(Items from a data source)
::::::::

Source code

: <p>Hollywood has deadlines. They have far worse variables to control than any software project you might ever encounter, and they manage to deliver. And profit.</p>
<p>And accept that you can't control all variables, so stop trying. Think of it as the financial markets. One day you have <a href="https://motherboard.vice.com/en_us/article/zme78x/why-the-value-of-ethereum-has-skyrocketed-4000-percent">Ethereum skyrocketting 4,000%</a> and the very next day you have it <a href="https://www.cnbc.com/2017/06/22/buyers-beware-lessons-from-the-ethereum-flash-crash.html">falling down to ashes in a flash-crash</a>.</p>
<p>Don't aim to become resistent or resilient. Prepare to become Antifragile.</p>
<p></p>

::::::::

**REQUIREMENT:** Turn every line of the data above into a Markdown table with two columns, Number and Line. Number each row in order, and skip blank lines.

**TASK RESULT:**
| Number | Line |
|---|---|
| 1 | Source code |
| 2 | : <p>Hollywood has deadlines. They have far worse variables to control than any software project you might ever encounter, and they manage to deliver. And profit.</p> |
| 3 | <p>And accept that you can't control all variables, so stop trying. Think of it as the financial markets. One day you have <a href="https://motherboard.vice.com/en_us/article/zme78x/why-the-value-of-ethereum-has-skyrocketed-4000-percent">Ethereum skyrocketting 4,000%</a> and the very next day you have it <a href="https://www.cnbc.com/2017/06/22/buyers-beware-lessons-from-the-ethereum-flash-crash.html">falling down to ashes in a flash-crash</a>.</p> |
| 4 | <p>Don't aim to become resistent or resilient. Prepare to become Antifragile.</p> |
| 5 | <p></p> |